* Task details
Count how many lines in the rows below contain the word "What", matching case exactly, and reply with only that number.

═════ Input data

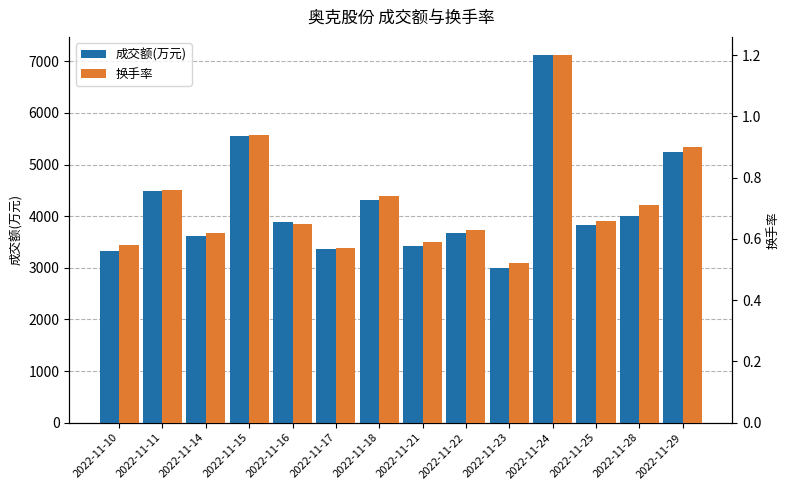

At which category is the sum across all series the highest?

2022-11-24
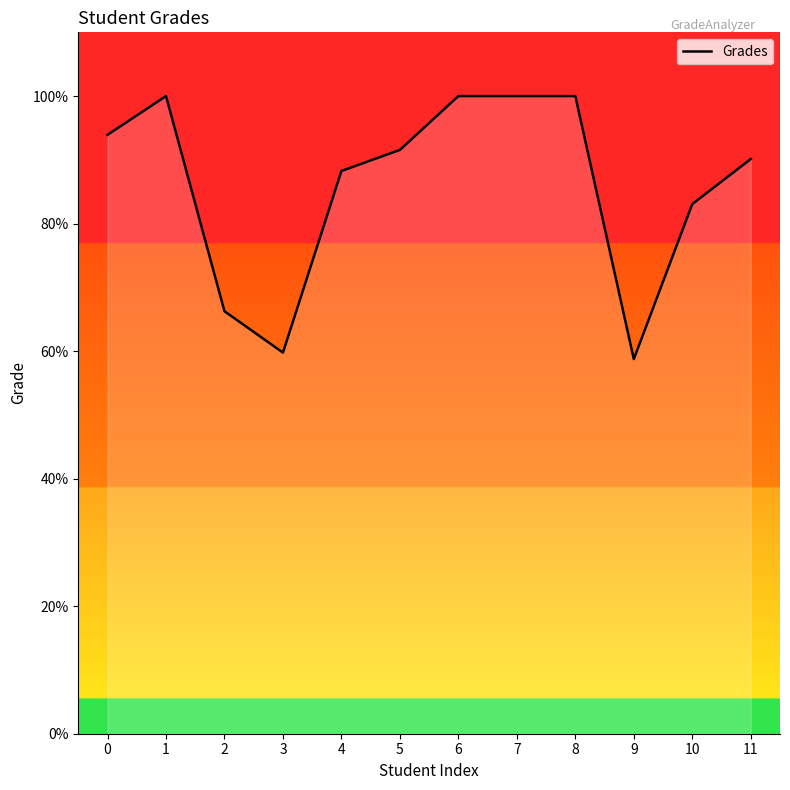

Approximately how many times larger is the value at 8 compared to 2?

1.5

══════════
═════ Input data

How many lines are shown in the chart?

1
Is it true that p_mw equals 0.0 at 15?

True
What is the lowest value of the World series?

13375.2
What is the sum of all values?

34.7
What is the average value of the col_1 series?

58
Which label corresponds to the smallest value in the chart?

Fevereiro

══════════

* Response to this task
3